Sure, it would mean they'd have to change their nice compact shipping boxes a bit to fit a larger keyboard, but come on (I hope that's not the reason, but I can't think of many others). As it is, people who buy G4s frequently go on to buy real keyboards & mice, throwing the old ones in a corner. It's a real waste of money, materials & space.

Alert for anyone who's been using (or its derivatives) to track updates to this here page: I've opted out of it, so that won't work any more.

Linkwatcher is another place you can check (under 'fresh blogs'), or you can get on my update-notification list (which gets a very brief e-mail every time I update) by sending me mail.

Sorry for any inconvenience.

Thinking out loud: My tools are in my way. The scripts I'm using to do this site right now are keyed to the one-whole-day-at-a-time model and have to be run from a particular copy of Frontier on a particular machine.
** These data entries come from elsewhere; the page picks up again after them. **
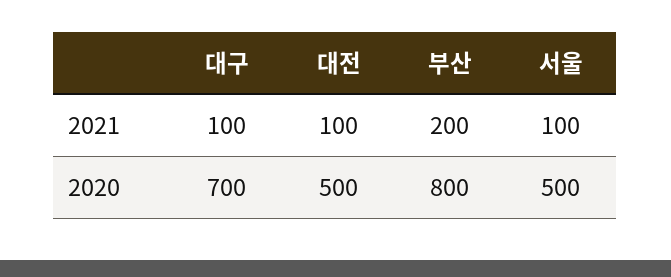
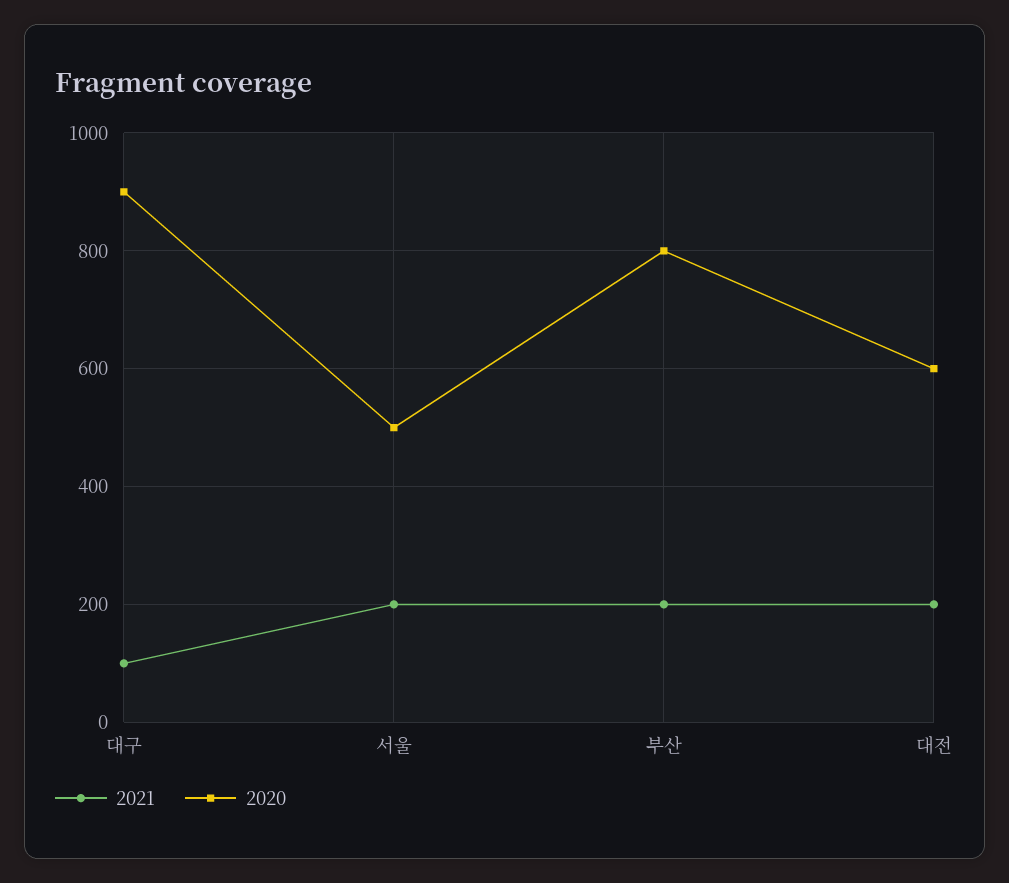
  {
    "2021": {
      "대구": 100,
-     "대전": 100,
+     "대전": 200,
      "부산": 200,
-     "서울": 100
+     "서울": 200
    },
    "2020": {
-     "대구": 700,
+     "대구": 900,
-     "대전": 500,
+     "대전": 600,
      "부산": 800,
      "서울": 500
    }
  }

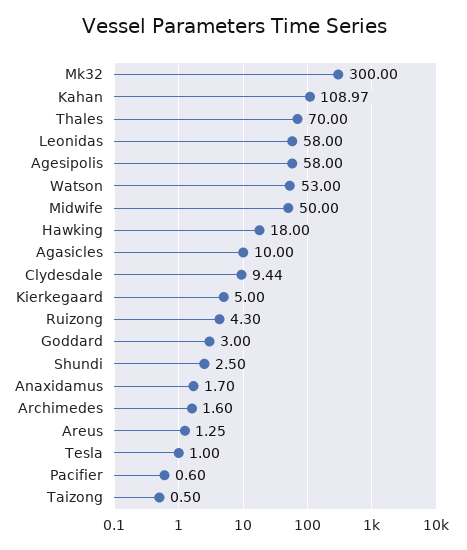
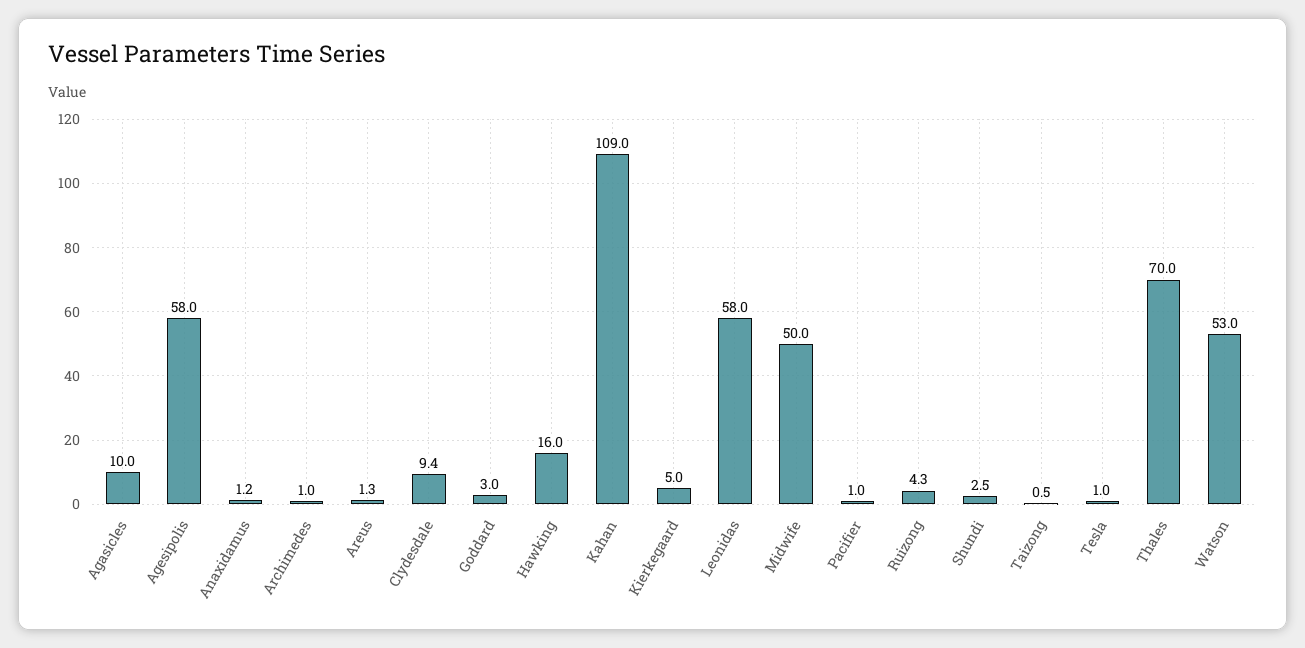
  {
-   "Mk32": 300,
    "Kahan": 108.97,
    "Thales": 70,
    "Leonidas": 58,
    "Agesipolis": 58,
    "Watson": 53,
    "Midwife": 50,
-   "Hawking": 18,
+   "Hawking": 16,
    "Agasicles": 10,
    "Clydesdale": 9.44,
    "Kierkegaard": 5,
    "Ruizong": 4.3,
    "Goddard": 3,
    "Shundi": 2.5,
-   "Anaxidamus": 1.7,
+   "Anaxidamus": 1.2,
-   "Archimedes": 1.6,
+   "Archimedes": 1,
    "Areus": 1.25,
    "Tesla": 1,
-   "Pacifier": 0.6,
+   "Pacifier": 1,
    "Taizong": 0.5
  }

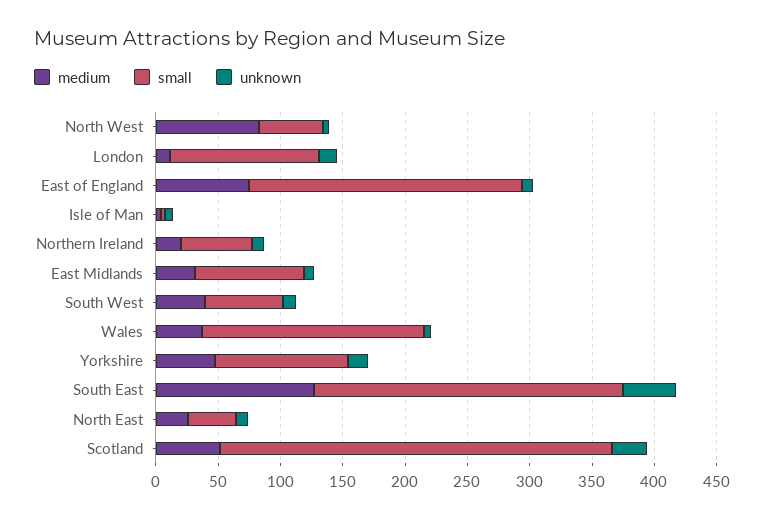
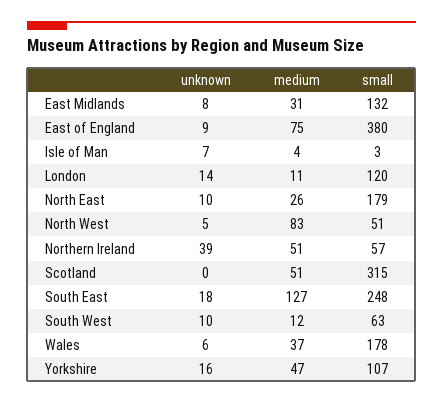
  {
    "medium": {
      "North West": 83,
      "London": 11,
      "East of England": 75,
      "Isle of Man": 4,
-     "Northern Ireland": 20,
+     "Northern Ireland": 51,
      "East Midlands": 31,
-     "South West": 40,
+     "South West": 12,
      "Wales": 37,
      "Yorkshire": 47,
      "South East": 127,
      "North East": 26,
      "Scotland": 51
    },
    "small": {
      "North West": 51,
      "London": 120,
-     "East of England": 220,
+     "East of England": 380,
      "Isle of Man": 3,
      "Northern Ireland": 57,
-     "East Midlands": 90,
+     "East Midlands": 132,
      "South West": 63,
      "Wales": 178,
      "Yorkshire": 107,
      "South East": 248,
-     "North East": 40,
+     "North East": 179,
      "Scotland": 315
    },
    "unknown": {
      "North West": 5,
      "London": 14,
      "East of England": 9,
      "Isle of Man": 7,
-     "Northern Ireland": 10,
+     "Northern Ireland": 39,
      "East Midlands": 8,
      "South West": 10,
      "Wales": 6,
      "Yorkshire": 16,
-     "South East": 40,
+     "South East": 18,
      "North East": 10,
-     "Scotland": 30
+     "Scotland": 0
    }
  }

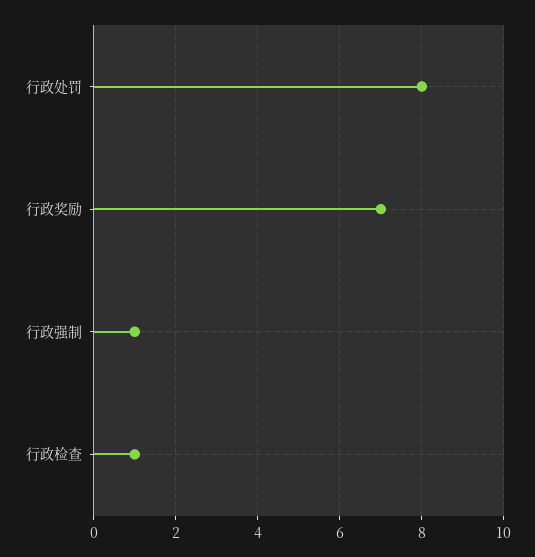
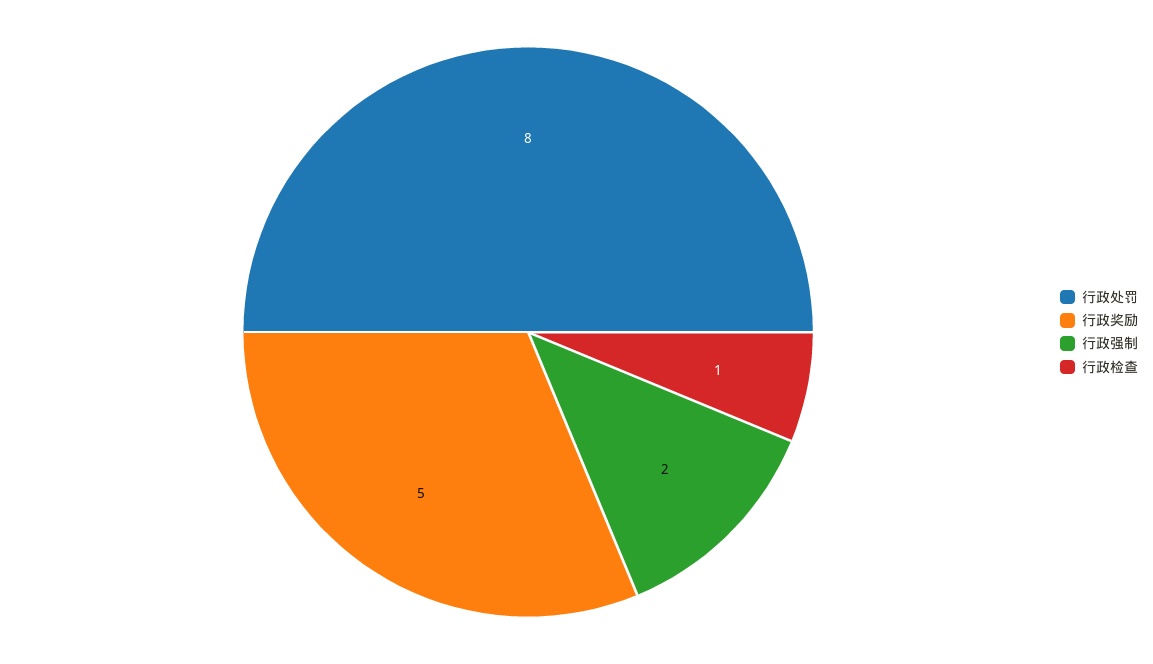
  {
    "行政处罚": 8,
-   "行政奖励": 7,
+   "行政奖励": 5,
-   "行政强制": 1,
+   "行政强制": 2,
    "行政检查": 1
  }

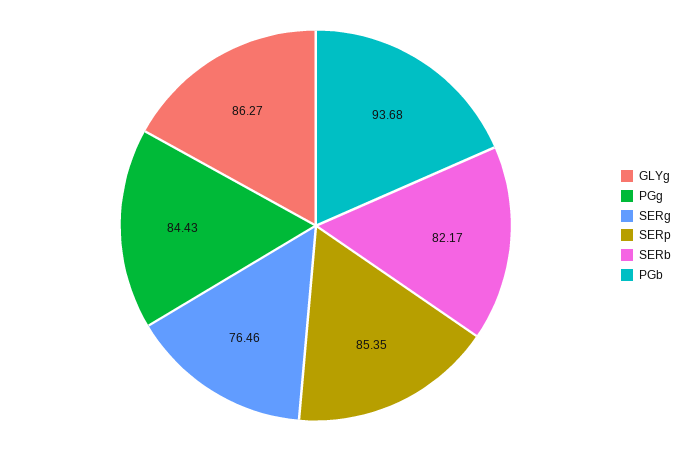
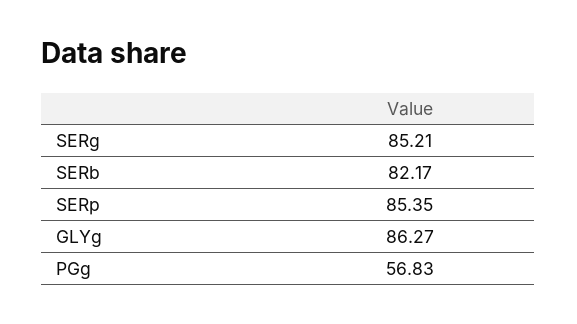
  {
    "GLYg": 86.27,
-   "PGg": 84.43,
+   "PGg": 56.83,
-   "SERg": 76.46,
+   "SERg": 85.21,
    "SERp": 85.35,
-   "SERb": 82.17,
+   "SERb": 82.17
-   "PGb": 93.68
  }

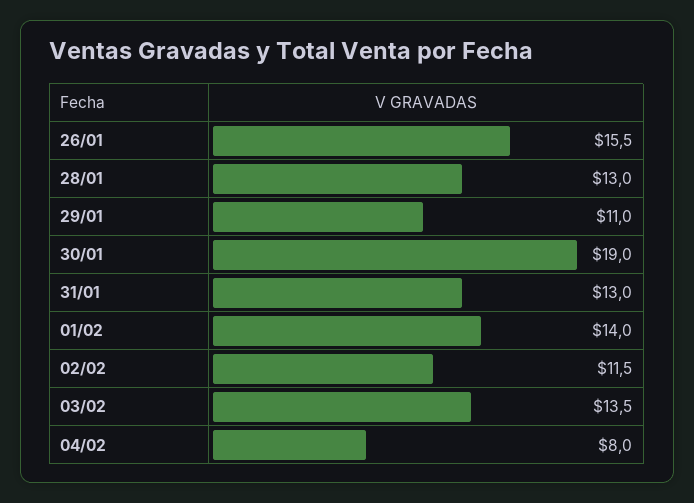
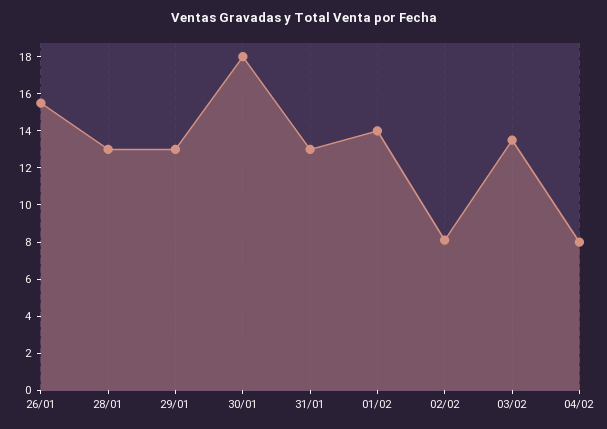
  {
    "26/01": 15.5,
    "28/01": 13,
-   "29/01": 11,
+   "29/01": 13,
-   "30/01": 19,
+   "30/01": 18,
    "31/01": 13,
    "01/02": 14,
-   "02/02": 11.5,
+   "02/02": 8,
    "03/02": 13.5,
    "04/02": 8
  }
I'd really like to switch from mid-size updates every few days to updating from anywhere in little gobs whenever I feel like it and not feeling like every day-entry has to be at least x lines long or it's not worth adding.

I'd also like to have two days' worth of entries showing at a time instead of one so folks wouldn't have to check the archive as much as they have to now to make sure they're caught up. (I won't be putting several days' worth on the page because given how much I write it would make the page annoyingly long to download.)

Change won't happen soon, but it will happen. Probably a Perl/MySQL job, or maybe I'll try learning PHP or Zope to handle it. Anybody who's used two or more of the above for static rendering, let me know if I should definitely go with a particular one or if it's all pretty equivalent.

Or, I guess I should ask, does Blogger give very very fine control, or would a site-control-freak be better off rolling his own?